The Second Mrs. Astor(28)
(She had gotten him a cigar cutter fob, gold to match his watch, with her initials engraved on the back. He’d worn it every day since.)
“Better than all right,” Katherine said. “You’re luminous. Utterly prepared to illume.”
The Astor chateau spread its massive shadow along the street; the automobile began to slow. A line of motorcars idled in front of the mansion, and a handful of pressmen huddled along the sidewalks, long-coated figures powdered with snow, hats and umbrellas turning white. The nearest one noticed the Forces and his camera jerked upward, and then they all did, one after another, as though linked by a puppeteer’s string.
Their limousine came to a stop, still seven cars away from the main doors.
“We’re sitting ducks out here,” said Katherine.
Mother leaned forward. “You’re right. Let’s get out now, before they surround us entirely.”
A pair of footmen had noticed them, as well, trotting up to the automobile’s doors.
“You are a queen,” Mother said to Madeleine quickly, in those last few moments. “Head high. Show them all you belong here.”
Swathed in ermine, Mrs. Force stepped out of the limousine.
Katherine gave Madeleine a wicked smile, then followed. There was a sporadic dazzle of lights, but most of the flashes, Madeleine knew by now, were going to be aimed at her.
She gathered her skirts. She slid across the squabs and raised her right hand to the footman awaiting her, exiting the auto in a slither of mink and ice-blue brocade, trying to show as little ankle as possible.
The flash-powder explosions began, hot lights surrounding her, men shouting her name.
“Miss Force! Look this way, please!”
“Miss Force! Over here!”
She kept her gaze cast down, focusing on her feet, the slippery folds of her gown. The wet gray slush of the pavement.
Think of Jack.
The footman released her hand, keeping an umbrella positioned above her head.
“Miss Force! Did you help plan the menu?”
“How many dances will you share with the colonel?”
“Any surprises in store for this evening?”
She had to look up to orient herself, to make certain she was heading for the porte cochère. It was a mistake. Within seconds, she was blinded, and the only thing to do then was to pause and wipe all expression from her face until her vision cleared.

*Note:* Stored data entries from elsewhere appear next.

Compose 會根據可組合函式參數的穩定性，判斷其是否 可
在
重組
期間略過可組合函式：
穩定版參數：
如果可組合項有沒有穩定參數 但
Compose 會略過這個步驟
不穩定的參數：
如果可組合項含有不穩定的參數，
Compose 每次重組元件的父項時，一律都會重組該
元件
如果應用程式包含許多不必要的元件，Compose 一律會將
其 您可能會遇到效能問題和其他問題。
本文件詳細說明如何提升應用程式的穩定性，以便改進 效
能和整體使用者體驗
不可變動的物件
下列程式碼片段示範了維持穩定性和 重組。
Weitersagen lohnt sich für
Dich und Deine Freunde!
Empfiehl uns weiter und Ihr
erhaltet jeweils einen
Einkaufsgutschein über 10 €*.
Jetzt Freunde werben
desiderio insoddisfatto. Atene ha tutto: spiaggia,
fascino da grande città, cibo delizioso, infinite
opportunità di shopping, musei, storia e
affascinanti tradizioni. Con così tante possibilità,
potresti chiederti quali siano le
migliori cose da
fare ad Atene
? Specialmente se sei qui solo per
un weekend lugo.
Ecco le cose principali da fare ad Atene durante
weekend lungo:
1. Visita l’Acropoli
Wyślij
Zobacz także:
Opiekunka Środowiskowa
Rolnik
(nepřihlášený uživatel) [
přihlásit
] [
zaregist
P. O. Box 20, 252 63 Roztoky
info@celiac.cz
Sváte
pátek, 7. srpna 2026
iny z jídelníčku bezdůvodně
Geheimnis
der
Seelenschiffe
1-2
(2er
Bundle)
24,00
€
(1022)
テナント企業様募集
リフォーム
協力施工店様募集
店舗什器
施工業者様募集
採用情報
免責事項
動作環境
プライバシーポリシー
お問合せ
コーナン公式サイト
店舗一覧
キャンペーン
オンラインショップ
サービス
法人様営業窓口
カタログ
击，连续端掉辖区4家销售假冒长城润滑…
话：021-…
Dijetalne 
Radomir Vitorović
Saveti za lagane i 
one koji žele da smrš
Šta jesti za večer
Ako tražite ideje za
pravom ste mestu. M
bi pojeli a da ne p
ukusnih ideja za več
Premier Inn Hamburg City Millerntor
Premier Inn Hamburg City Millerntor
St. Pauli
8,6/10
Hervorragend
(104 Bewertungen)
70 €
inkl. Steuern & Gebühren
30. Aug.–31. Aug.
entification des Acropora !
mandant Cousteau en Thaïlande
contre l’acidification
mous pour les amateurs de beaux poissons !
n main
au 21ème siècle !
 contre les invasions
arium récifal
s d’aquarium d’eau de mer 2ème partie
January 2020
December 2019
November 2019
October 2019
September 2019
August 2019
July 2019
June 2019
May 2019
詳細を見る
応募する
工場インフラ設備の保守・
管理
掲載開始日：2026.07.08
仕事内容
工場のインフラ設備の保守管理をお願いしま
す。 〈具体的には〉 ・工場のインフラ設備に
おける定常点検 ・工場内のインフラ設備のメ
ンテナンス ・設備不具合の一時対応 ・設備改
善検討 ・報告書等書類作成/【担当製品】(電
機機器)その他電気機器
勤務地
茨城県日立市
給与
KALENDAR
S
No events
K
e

“Miss?” It was the footman, paused with her but politely concerned, and Madeleine gave a nod and moved forward again, this time with a serene, slim smile, as if she’d meant all along to let them fix her there, frozen as a deer in the road.
“Miss Force! Miss Force!”
And then she was past the open doors, past the inner bronze entrance gates and into the glass-domed hall, her heels striking wood and stone instead of concrete. The air swept by her more temperate, and the snow disappeared, and she did not have to picture Jack any longer because he was there before her, smiling at her, taking up both of her hands in his own.
“Madeleine,” he greeted her, his tone low and intimate. He bent his head to place a kiss upon her knuckles. She felt the warmth of his breath through her gloves.
In that moment, it was all of it, every bit of it, worth it.
*
Did you help plan the menu?
No. Wives planned menus. Or, in this case, personal secretaries.
How many dances will you share with the colonel?
Any of them, all of them. As many as he wished.
Any surprises in store for this evening?
Only Jack himself knew the answer to that.
*
The portrait of Mrs. William Backhouse Astor, Junior—Lina, the Mrs. Astor—hung with frigid magnificence upon a buff-plastered wall of the Fifth Avenue residence. It dominated the reception room, looming larger than any of the other masterpieces arranged nearby. It had been done by Carolus-Duran during the acme of Mrs. Astor’s tight-lipped beauty; her painted flesh gleamed like the pearls around her neck against the russet background and the black satin of her gown.
Beneath the portrait was a leopard-skin rug, one upon which the living Mrs. Astor used to stand to greet her guests, so that anyone fortunate enough to have gained entrance into these hallowed halls would be presented with the delight of double Mrs. Astors, both smiling grimly in welcome.
Madeleine took careful note of that painted smile, along with the pearls and the diamond-decorated fan and the impressive ruby so discreetly, yet openly, displayed upon the ring finger of Mrs. Astor’s bare left hand.
Behind her, the Knickerbocker guests of Lina’s Knickerbocker son drained cocktails and conversed as they waited for the dinner to begin. Bankers, Wall Street speculators, railroad barons, timber barons, plantation owners; potent, important men with interests in tobacco and politics and steel . . . and all their stiff-backed wives, all very much the age of her mother. The nape of Madeleine’s neck crawled with their attention.
They’d swiveled and smiled at her as she’d entered the chamber on Jack’s arm. Smiled with such pleasantly blank expressions, and took her hand and looked her not quite in the eyes, and the whole time Madeleine had marveled, I thought they’d be more terrifying.
But then Mrs. James Cardeza was in front of her, Charlotte Cardeza, that war dragon, who regarded first the colonel and then her with that same bland, genial air, and Madeleine came back to herself with a start.